From a composting center in working-class barrio La Pintana to a state-of-the-art Recycling center in the wealthy northeastern suburb of Vitacura, municipal governments around the city are developing new ways of supporting environmentally conscientious practices.
The oldest green project in Santiago is in the rural, southwestern district of La Pintana. A compost center is used within the neighbourhood to cultivate green spaces. La Pintana has been maintaining its compost center for 15 years, well before recycling and alternative energy projects caught on elsewhere in the city.
In the wealthy northeastern suburbs where the river meets the mountains, municipal recycling programs have taken hold more recently, but are reaching a far greater portion of the city’s population. The largest location for recycling in Santiago is Vitacura’s Punto Limpio. The center has areas for glass, aluminum and paper recycling as well as areas to safely deposit items that are dangerous for the environment like batteries and unused medications. In 2006, the first year after its opening, the Punto Limpio centre gathered about 140,000 kilos of recyclable materials. In 2009 that number increased to well over 1 million kilos.
According to a report in El Mercurio, a team of ten environmental experts are now working with local government in Vitacura to transform the district into Santiago’s green center. The initial goal is to develop alternative energy sources for municipal buildings before extending these technologies to residential zones as well. The same report notes that the district of Nuñoa recently gained the approval from the regional government for an addition of 756 recycling bins to serve 30,000 residents.
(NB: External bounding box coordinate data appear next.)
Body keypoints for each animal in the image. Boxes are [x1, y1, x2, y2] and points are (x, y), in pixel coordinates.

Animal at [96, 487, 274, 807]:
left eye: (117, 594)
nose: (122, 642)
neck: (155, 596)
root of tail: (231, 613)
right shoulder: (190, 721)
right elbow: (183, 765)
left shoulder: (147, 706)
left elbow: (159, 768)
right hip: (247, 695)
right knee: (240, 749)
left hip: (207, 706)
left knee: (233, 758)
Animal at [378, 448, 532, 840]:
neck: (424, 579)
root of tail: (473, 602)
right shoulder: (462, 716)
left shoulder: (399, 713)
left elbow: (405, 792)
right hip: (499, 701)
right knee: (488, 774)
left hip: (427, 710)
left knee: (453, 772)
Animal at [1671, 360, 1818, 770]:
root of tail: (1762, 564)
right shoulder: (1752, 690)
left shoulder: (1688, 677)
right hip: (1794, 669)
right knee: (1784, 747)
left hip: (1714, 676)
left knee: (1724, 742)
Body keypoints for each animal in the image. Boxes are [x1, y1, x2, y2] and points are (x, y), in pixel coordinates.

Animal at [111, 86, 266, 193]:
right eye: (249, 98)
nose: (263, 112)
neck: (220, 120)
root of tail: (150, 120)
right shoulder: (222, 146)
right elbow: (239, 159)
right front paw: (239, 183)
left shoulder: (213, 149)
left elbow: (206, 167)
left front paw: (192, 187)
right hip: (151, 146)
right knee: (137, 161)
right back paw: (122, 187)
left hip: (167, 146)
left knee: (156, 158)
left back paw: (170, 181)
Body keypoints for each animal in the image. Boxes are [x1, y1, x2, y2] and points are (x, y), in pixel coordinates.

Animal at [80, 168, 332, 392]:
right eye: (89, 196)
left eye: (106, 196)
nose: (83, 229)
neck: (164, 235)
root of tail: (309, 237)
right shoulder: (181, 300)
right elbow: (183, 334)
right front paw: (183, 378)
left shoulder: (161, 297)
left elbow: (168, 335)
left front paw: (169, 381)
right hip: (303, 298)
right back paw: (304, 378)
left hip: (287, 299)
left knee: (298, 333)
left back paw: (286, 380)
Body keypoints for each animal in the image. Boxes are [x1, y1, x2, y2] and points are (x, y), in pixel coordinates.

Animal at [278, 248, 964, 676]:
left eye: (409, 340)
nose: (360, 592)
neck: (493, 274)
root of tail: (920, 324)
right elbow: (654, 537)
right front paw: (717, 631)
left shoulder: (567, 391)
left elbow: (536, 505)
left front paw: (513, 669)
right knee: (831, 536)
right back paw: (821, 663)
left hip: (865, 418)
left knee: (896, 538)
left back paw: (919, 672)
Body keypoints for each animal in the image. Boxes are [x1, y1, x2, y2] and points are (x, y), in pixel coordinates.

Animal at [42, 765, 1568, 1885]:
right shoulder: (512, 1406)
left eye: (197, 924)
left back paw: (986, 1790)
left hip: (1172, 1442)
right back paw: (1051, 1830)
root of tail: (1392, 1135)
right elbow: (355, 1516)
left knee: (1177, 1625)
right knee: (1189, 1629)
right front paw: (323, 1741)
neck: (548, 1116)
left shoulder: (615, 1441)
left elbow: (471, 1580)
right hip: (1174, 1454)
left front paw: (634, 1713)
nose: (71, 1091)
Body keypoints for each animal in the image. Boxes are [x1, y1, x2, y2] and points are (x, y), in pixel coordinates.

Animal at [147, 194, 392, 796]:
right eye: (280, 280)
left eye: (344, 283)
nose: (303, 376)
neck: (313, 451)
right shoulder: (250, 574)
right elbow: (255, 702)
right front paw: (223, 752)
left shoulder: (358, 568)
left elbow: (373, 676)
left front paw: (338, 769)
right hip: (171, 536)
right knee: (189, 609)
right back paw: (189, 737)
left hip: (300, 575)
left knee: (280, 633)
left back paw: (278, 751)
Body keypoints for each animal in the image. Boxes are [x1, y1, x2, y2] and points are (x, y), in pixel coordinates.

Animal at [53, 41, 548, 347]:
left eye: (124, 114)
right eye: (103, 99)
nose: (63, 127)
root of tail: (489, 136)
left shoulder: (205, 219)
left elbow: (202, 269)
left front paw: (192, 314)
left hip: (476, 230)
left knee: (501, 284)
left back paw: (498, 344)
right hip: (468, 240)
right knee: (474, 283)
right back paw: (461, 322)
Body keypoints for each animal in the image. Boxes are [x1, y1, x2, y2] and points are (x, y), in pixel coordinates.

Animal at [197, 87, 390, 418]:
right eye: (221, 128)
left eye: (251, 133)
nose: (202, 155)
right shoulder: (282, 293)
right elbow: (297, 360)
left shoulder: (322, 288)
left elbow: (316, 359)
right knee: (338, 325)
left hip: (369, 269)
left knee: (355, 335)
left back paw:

After the success of the Punto Limpio in Vitacura, the district of Lo Barnechea due east at the foot of the Andes, has announced plans to build another Punto Limpio. The municipal government of Lo Barnechea predicts the 4,000 sq. meter facility will be completed sometime between March and April of 2011. Estimates suggest the center will process around 200 tons of trash in its first year.
The southwestern district of Maipú is home to Santiago’s only Ecobarrio–a community within the district committed to maintaining a green, sustainable lifestyle. The community in an area of Maipú called la Villa Cuatro Álamos plants vacant plots of land with fruits, vegetables and medicinal plants.
These projects along with the recent organization of the National Movement of Recyclers have begun Santiago’s transformation into a greener city. Enthusiastic reception of environmental events and initiatives around the country indicate that the entire nation has embarked on its journey toward a more sustainable future.